Gerade einmal 20 Minuten alt - Foto: Zoo Heidelberg

Gerade einmal 20 Minuten alt – Foto: Zoo Heidelberg

Manche Besucher haben den neuesten Zuwachs im Zoo Heidelberg vielleicht schon entdeckt: Ein Blessbock-Männchen kam am Montag, dem 08. Januar 2016, direkt auf der Afrikaanlage zur Welt. Als typisches Fluchttier unternahm es gleich danach die ersten Steh- und Gehversuche und stand nur 20 Minuten später mehr oder weniger sicher auf den Beinen.

Der junge Blessbock kann nun bei seinen ersten Ausflügen im Außengehege beobachtet werden. Das erst wenige Tage alte Kalb bleibt bei aller Neugier immer wieder nah bei seiner Mutter. Die beiden dürfen zeitweise alleine auf der weitläufigen Afrikaanlage umherstreifen, sodass der kleine Blessbock in Ruhe seine Umgebung erkunden kann. Anfangs – seinen ersten Ausflug durfte er mit zwei Tagen unternehmen – stakste er hier noch vorsichtig umher. Inzwischen tollt der kleine Blessbock schon ganz mutig über die Außenanlage und folgt seiner Mutter überallhin.

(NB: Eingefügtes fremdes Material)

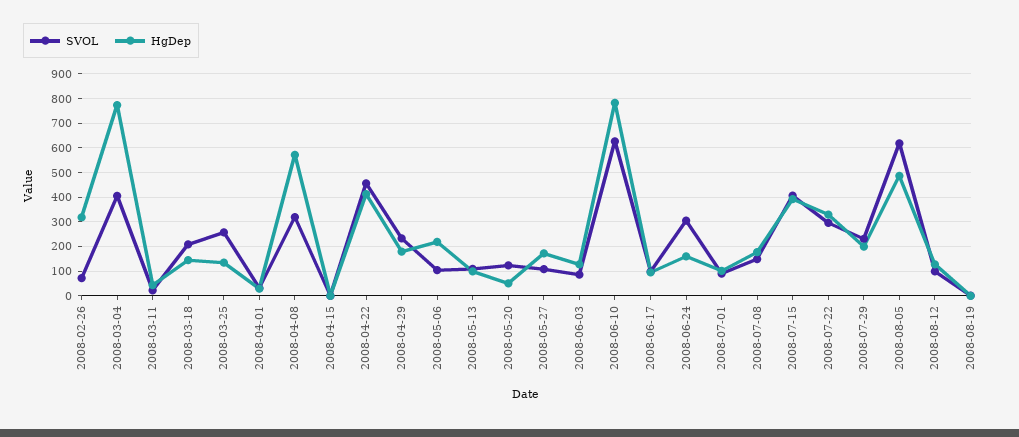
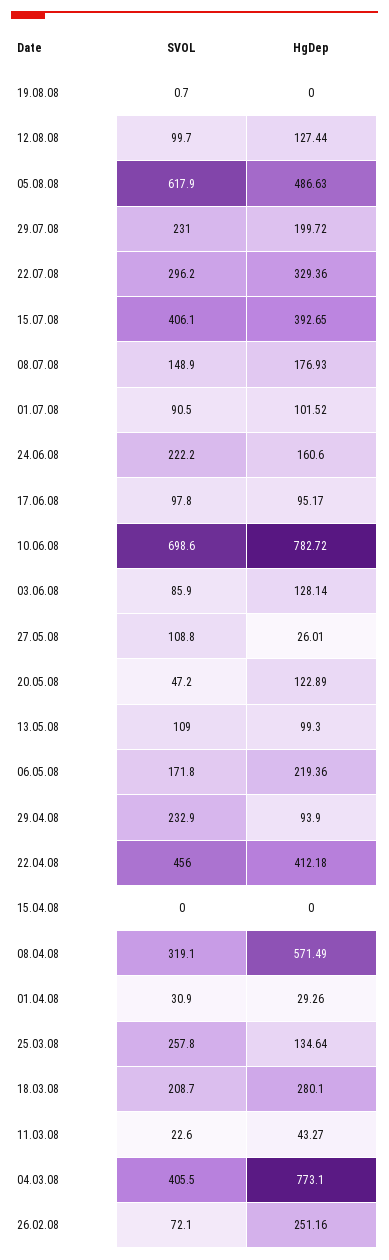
  {
    "SVOL": {
      "2008-02-26": 72.1,
      "2008-03-04": 405.5,
      "2008-03-11": 22.6,
      "2008-03-18": 208.7,
      "2008-03-25": 257.8,
      "2008-04-01": 30.9,
      "2008-04-08": 319.1,
      "2008-04-15": 0,
      "2008-04-22": 456,
      "2008-04-29": 232.9,
-     "2008-05-06": 100,
+     "2008-05-06": 171.8,
      "2008-05-13": 109,
-     "2008-05-20": 125,
+     "2008-05-20": 47.2,
      "2008-05-27": 108.8,
      "2008-06-03": 85.9,
-     "2008-06-10": 625,
+     "2008-06-10": 698.6,
      "2008-06-17": 97.8,
-     "2008-06-24": 300,
+     "2008-06-24": 222.2,
      "2008-07-01": 90.5,
      "2008-07-08": 148.9,
      "2008-07-15": 406.1,
      "2008-07-22": 296.2,
      "2008-07-29": 231,
      "2008-08-05": 617.9,
      "2008-08-12": 99.7,
      "2008-08-19": 0.7
    },
    "HgDep": {
-     "2008-02-26": 325,
+     "2008-02-26": 251.16,
      "2008-03-04": 773.1,
      "2008-03-11": 43.27,
-     "2008-03-18": 150,
+     "2008-03-18": 280.1,
      "2008-03-25": 134.64,
      "2008-04-01": 29.26,
      "2008-04-08": 571.49,
      "2008-04-15": 0,
      "2008-04-22": 412.18,
-     "2008-04-29": 175,
+     "2008-04-29": 93.9,
      "2008-05-06": 219.36,
      "2008-05-13": 99.3,
-     "2008-05-20": 50,
+     "2008-05-20": 122.89,
-     "2008-05-27": 175,
+     "2008-05-27": 26.01,
      "2008-06-03": 128.14,
      "2008-06-10": 782.72,
      "2008-06-17": 95.17,
      "2008-06-24": 160.6,
      "2008-07-01": 101.52,
      "2008-07-08": 176.93,
      "2008-07-15": 392.65,
      "2008-07-22": 329.36,
      "2008-07-29": 199.72,
      "2008-08-05": 486.63,
      "2008-08-12": 127.44,
      "2008-08-19": 0
    }
  }

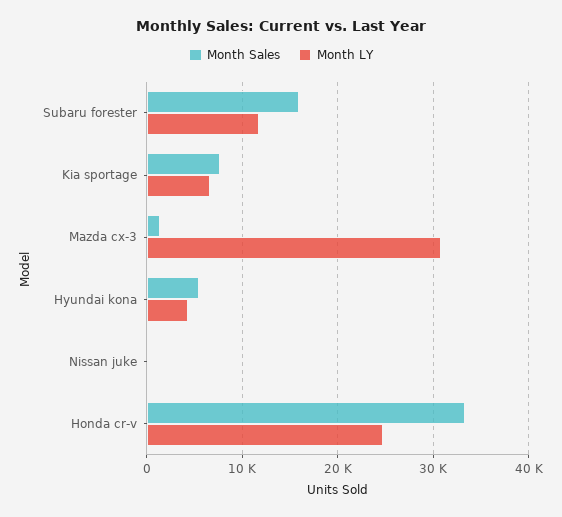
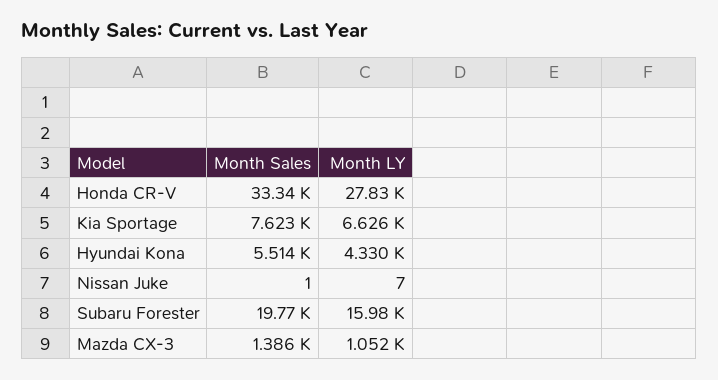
  {
    "Month Sales": {
-     "Subaru forester": 16000,
+     "Subaru forester": 19770,
      "Kia sportage": 7623,
      "Mazda cx-3": 1386,
      "Hyundai kona": 5514,
      "Nissan juke": 1,
      "Honda cr-v": 33340
    },
    "Month LY": {
-     "Subaru forester": 12000,
+     "Subaru forester": 15980,
      "Kia sportage": 6626,
-     "Mazda cx-3": 31000,
+     "Mazda cx-3": 1052,
      "Hyundai kona": 4330,
      "Nissan juke": 7,
-     "Honda cr-v": 25000
+     "Honda cr-v": 27830
    }
  }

Blessböcke verdanken ihren Namen der auffälligen Blesse, die sich über den gesamten Nasenrücken zieht. Bei dem Jungtier ist diese jedoch noch nicht ausgebildet: Noch trägt der Nachwuchs ein hellbraunes Jugendkleid, mit dem er in den Landschaften seiner Heimat gut getarnt ist.

Diese Unterart des Buntbocks gehört zu den Antilopen und ist nur im südlichen Südafrika heimisch. Die geselligen Paarhufer ernähren sich ausschließlich von Gräsern und Kräutern, die wegen ihrer schwer verdaulichen Zusammensetzung wiedergekäut werden müssen.

In Südafrika gab es vom Blessbock Ende des 19. Jahrhunderts nur noch etwa 2.000 Tiere, er war von der Ausrottung gefährdet. Nur durch ein besonderes Auswilderungsprogramm von Tieren aus den ansässigen Tierparks und Zoos konnte der Bestand wieder stabilisiert werden, sodass inzwischen wieder über 200.000 Blessböcke im südlichen Afrika leben.

In einigen Tagen wird das Jungtier im Außengehege mit den anderen Bewohnern der Afrikaanlage schrittweise zusammengeführt. Es wird dann interessant zu beobachten sein, wie es sich mit seinen Mitbewohnern verstehen wird: In Heidelberg leben die Blessböcke gemeinsam mit Großen Kudus, Zebras, Straußen und Bronzeputen auf einem Terrain, das hinüber bis zu dem Teich der Pelikane reicht. Solche Vergesellschaftungen sind in modernen Zoos inzwischen üblich, aber es ist für Besucher und Zoomitarbeiter immer wieder aufs Neue ein spannendes Bild, die vergesellschafteten Tiere in Interaktion zu erleben.